Dear Waldo,

My wife, Leona, who was a peach but complicated, very very complicated, died recently, and my whole family and her whole family actually got into what the newspaper called “a rumble” at the post-funeral smorgasbord.

Here is what happened: One group around the punch bowl, I’ll call them My Group, made a toast to Leona that included the phrase, “Has passed on to a better place among the choir of angels.” The other group, which I’m going to call My Wife’s Group, also standing around the punch bowl, made a toast to Leona that included the phrase, “Has left the building and ain’t a-comin’ back.”

Then a bunch of people shouted out, “Death is a loss to be mourned!” and another bunch of people shouted out, “Death is a life to be celebrated!” which is when my college roommate leaped upon the shoulders of my wife’s father, a former featherweight boxer, and fairly soon I would have to say order fell apart.
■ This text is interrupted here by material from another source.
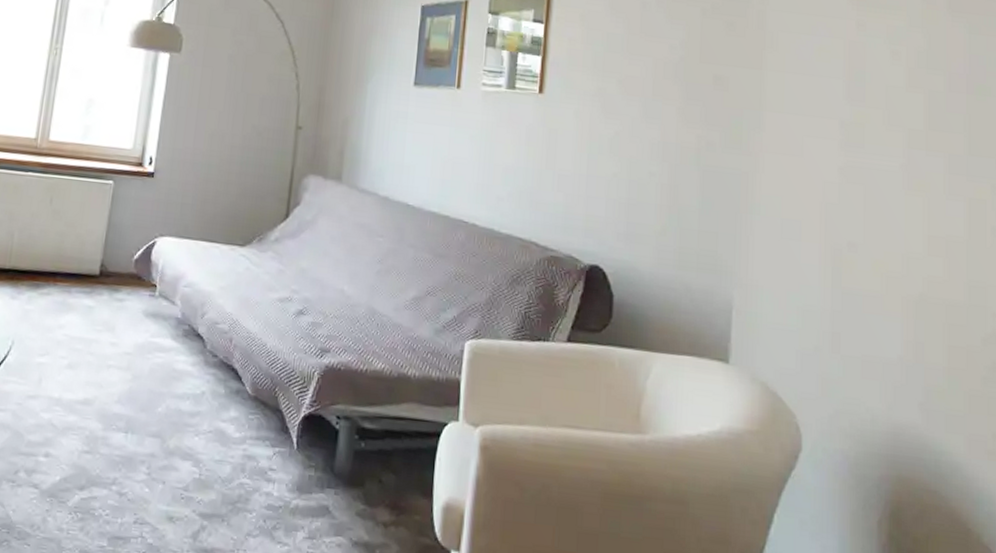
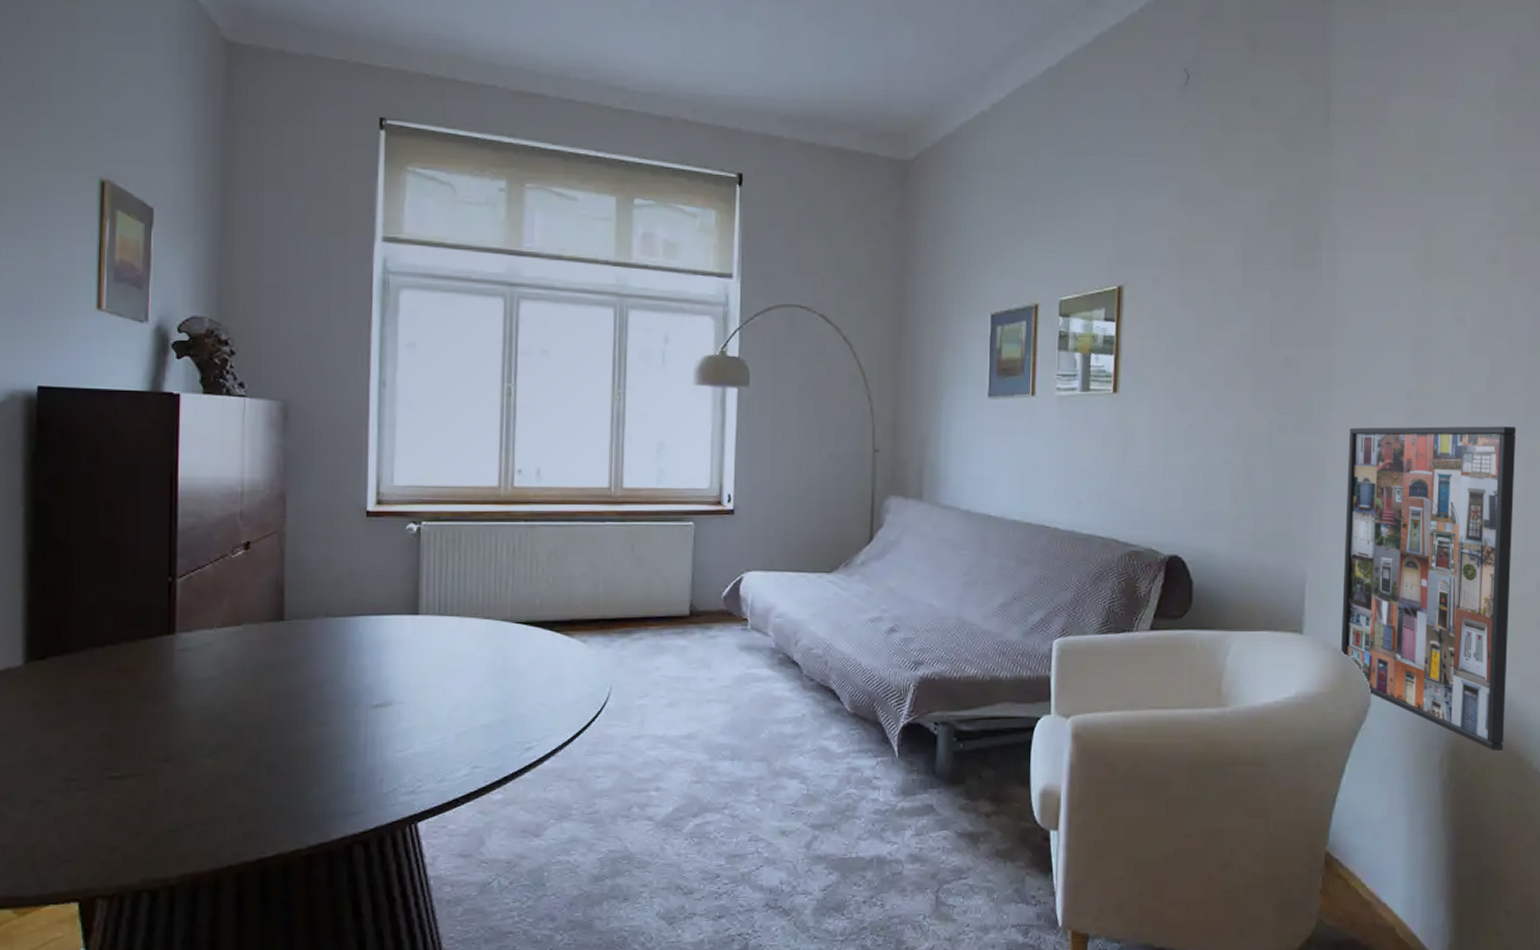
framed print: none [770,151,956,519] -> present [1341,426,1517,751]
The police came and mourners got a total of 63 stitches, mostly from the frantic swinging of candlesticks.

My question is, who’s right? Is death something to be celebrated, or is death something to be mourned?

Yours Truly,

Lawrence from Leverett

Dear Lawrence,

This is an easy one. The answer is both.

Leave all weaponry such as candlesticks at the door. Love wildly. Mourn wildly. There are no pleasures better disguised as agonies than the pleasures that come with love and death. You get to cry more. You get to be held more. You get to be patted more. You get to sit around doing nothing but being handed things more while you review the glossiness of your life.

And later, everybody goes home with a reminder of how nice it is to love people and to be loved by people and to be held by people and to miss people.

Enjoy!

Your Fan,

Waldo Mellon

Dear Waldo,

In one of your columns somebody asked you what to say to a kid who asked, What is love? Here was your idiotic answer: “Putting love into words is like putting rose petals into a chipper. The heart rattles, the soul shakes, and for what? Out comes pink goo.”

Pink goo? Thanks for nothing, Waldo. That’s a pile of brown goo if I ever smelled one. Help the poor kid out for crying out loud or find yourself another line of work. Thanks but no thanks.

Ima Nottafann

Dear Ima,

With colorful, albeit slightly disgusting imagery you make a genuinely interesting point and so please let me try to improve upon my Pink Goo Theory by shouting to the universe three big bulletins that I’m hoping will help give shape to that slippery self-absorbed shape-shifter, Love.

The first thing I’d like to shout is this: LOVE IS NOT SEXUAL. You heard me right. Sure, sex turbo-charges love, but it is no more essential to love than, say, a good shine is essential to comfortable shoes.

My second big bulletin, which I’m going to say more softly because it’s a gentler notion, is this: Love is the feeling you get when another living thing convinces you that you are allies in the struggle to be hopeful and kind. (Ima, I’m guessing that you are raising your cupped hands to your mouth so you can do some booing, but please hear me out.)

Consider what happens if you believe these two things to be true. Love is set free. Love is no longer tethered to romance or sex or time. With this mindset, all you have to do is sit on a park bench and watch the world go by, pleasantly scanning for allies. Or you may be at a restaurant with your partner celebrating your 50th wedding anniversary and you may look into each other’s eyes and tears may come and then when the bill is presented the two of you may share a flash of love for this engaging young waitperson. With this mindset, love is everywhere.

Which brings me to my third big bulletin, which I’ve again decided to shout: “LOVE” IS NOT “IN LOVE.” No, “love” and “in love” are two very different things thanks to S E X, a huge and lovely nightmare of pleasures that complicates everything, and I do mean everything, which shall be saved as a topic for another day.

Ima, I’m hoping that you may find something in this, and that you will accept my gratitude for shoving me forward and that before you fall asleep one night you will perhaps rethink the word “idiotic.”

Your Fan,

Waldomellon

Waldo’s Thought Trough: We all just want to be comfy. For things to improve, everyone who is comfy has to become less comfy so that those who aren’t comfy can become more comfy.